(Kutipan Halaman):

※ ※ ※

Wjayakarana sendiri pindah ke daerah Jinggan, yang berada berapa kilometer di
sebelah utara kota Kerajaan Majapahit.
Wijayakarana
mengaku tinggal di Jinggan karena ingin menjadi pendeta dengan cara memperdalam
pengetahuan agama Hindu-Buddhanya. Tetapi pengakuannya itu ternyata hanyalah
tipu muslihat saja. Tujuan yang sebenarnya, dia sedang menyusun suatu strategi
untuk merebut tahta Kerajaan Majapahit
pada saat yang dianggapnya tepat.
Di Jinggan
Wijayakarana bergaul erat dengan seorang Brahmanaraja yang benama
Ganggadara. Persahabatan antara
keduanya, ternyata bukanlah persahabatan biasa. Tetapi lebih merupakan
persekutuan politik. Brahmaraja Ganggadara berjanji akan membantu Wijayakarana merebut tahta Majapahit
bila saatnya kelak telah tiba. Tentu saja Wijayakarana juga memberikan
janji-janji tertentu, bilamana kelak cita-cita dan usahanya itu berhasil.
Dengan
adanya persekutuan rahasia itu, praktis
Ibukota Kerajaan Majapahit sudah
terkepung dari dua arah. Dari arah
utara, Wijayakarana dibantu Brahmana Ganggadara dengan sejumlah anak buahnya
yang berada di Jinggan. Dari arah selatan, Wijayakusuma dibantu adiknya Ranawijaya dan
sejumlah pasukannya yang berada di
Kadipaten Keling.
Saat
yang ditunggu-tunggu pun tiba. Pada tahun 1478 M, setelah sakit beberapa lama
Raja Majapahit Dyah Suraprabhawa mangkat. Tidak lama setelah acara berkabung
selesai, Wijayakarana dibantu Brahmanaraja Ganggadara mulai melancarkan serangan
dari arah utara. Sementara itu, Wijayakusuma dengan dukungan pasukan dari
Keling, melancarkan serangan dari arah selatan. Mendapat serangan yang mendadak
dan tiba-tiba itu, keturunan Raja yang
telah mangkat mencoba bertahan. Tetapi apa daya, musuh yang menyerang labih
kuat dan lebih siap. Pertahanan Kota
Majapahit pun jebol, pertempuran hanya berlangsung singkat. Pasukan penyerbu
berhasil menaklukan pasukan
kerajaan pendukung keturunan raja yang telah mangkat.
Maka
jatuhlah Kerajaan Majapahit. Pusat pemerintahan segera dipindahkan ke Keling.

※ ※ ※

(Ketentuan Tugas):
a: Ringkas kutipan tentang runtuhnya Majapahit dalam dua kalimat.
b: Sebutkan semua nama orang yang muncul dalam kutipan tentang runtuhnya Majapahit.
c: Salin ulang tanpa mengubah apa pun bagian kutipan tentang runtuhnya Majapahit yang dibuka dengan kata-kata berisi "Wjayakarana sendiri pindah" dan ditutup dengan "yang dianggapnya tepat.".

※ ※ ※

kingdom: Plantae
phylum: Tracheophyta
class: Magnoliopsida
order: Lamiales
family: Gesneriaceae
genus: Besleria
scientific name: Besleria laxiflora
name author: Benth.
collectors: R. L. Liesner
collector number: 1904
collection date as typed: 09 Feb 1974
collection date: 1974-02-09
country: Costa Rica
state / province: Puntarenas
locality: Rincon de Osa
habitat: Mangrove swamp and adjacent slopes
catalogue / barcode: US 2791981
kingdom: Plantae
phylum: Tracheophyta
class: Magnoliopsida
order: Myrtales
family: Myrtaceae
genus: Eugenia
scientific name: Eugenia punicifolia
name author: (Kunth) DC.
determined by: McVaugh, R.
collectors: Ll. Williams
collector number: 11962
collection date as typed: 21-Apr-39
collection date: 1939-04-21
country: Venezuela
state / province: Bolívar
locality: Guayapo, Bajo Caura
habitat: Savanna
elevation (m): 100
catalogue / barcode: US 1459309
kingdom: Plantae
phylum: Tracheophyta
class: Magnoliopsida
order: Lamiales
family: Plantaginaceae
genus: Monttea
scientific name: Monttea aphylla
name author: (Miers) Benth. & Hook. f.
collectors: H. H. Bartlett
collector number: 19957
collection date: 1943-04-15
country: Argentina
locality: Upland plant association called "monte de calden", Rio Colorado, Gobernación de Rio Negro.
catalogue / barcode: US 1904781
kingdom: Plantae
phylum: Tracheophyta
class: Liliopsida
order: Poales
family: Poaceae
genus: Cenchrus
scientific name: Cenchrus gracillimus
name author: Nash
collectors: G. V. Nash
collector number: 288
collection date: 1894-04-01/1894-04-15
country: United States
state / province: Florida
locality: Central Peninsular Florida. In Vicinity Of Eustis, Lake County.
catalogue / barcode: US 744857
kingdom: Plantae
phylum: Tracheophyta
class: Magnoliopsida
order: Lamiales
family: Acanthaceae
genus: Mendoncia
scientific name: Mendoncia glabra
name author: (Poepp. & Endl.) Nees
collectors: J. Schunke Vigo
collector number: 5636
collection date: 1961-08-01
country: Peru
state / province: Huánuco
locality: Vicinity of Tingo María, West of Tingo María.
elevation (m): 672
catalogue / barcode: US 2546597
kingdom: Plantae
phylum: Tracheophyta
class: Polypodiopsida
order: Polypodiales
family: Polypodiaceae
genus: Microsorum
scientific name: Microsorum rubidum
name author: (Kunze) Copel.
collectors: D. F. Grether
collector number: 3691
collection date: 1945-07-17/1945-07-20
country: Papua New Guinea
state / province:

※ ※ ※

(Hasil Jawaban):
a: Wijayakarana pindah ke Jinggan dengan alasan ingin memperdalam agama Hindu-Buddha, padahal ia sedang menyusun strategi untuk merebut tahta Majapahit dan bersekutu dengan Brahmanaraja Ganggadara. Setelah Raja Dyah Suraprabhawa mangkat pada tahun 1478 M, Wijayakarana menyerang dari utara dan Wijayakusuma dari selatan dengan pasukan dari Keling, sehingga Majapahit jatuh dan pusat pemerintahan dipindahkan ke Keling.

b:
- Wijayakarana
- Ganggadara
- Wijayakusuma
- Ranawijaya
- Dyah Suraprabhawa

c:
Wjayakarana sendiri pindah ke daerah Jinggan, yang berada berapa kilometer di
sebelah utara kota Kerajaan Majapahit.
Wijayakarana
mengaku tinggal di Jinggan karena ingin menjadi pendeta dengan cara memperdalam
pengetahuan agama Hindu-Buddhanya. Tetapi pengakuannya itu ternyata hanyalah
tipu muslihat saja. Tujuan yang sebenarnya, dia sedang menyusun suatu strategi
untuk merebut tahta Kerajaan Majapahit
pada saat yang dianggapnya tepat.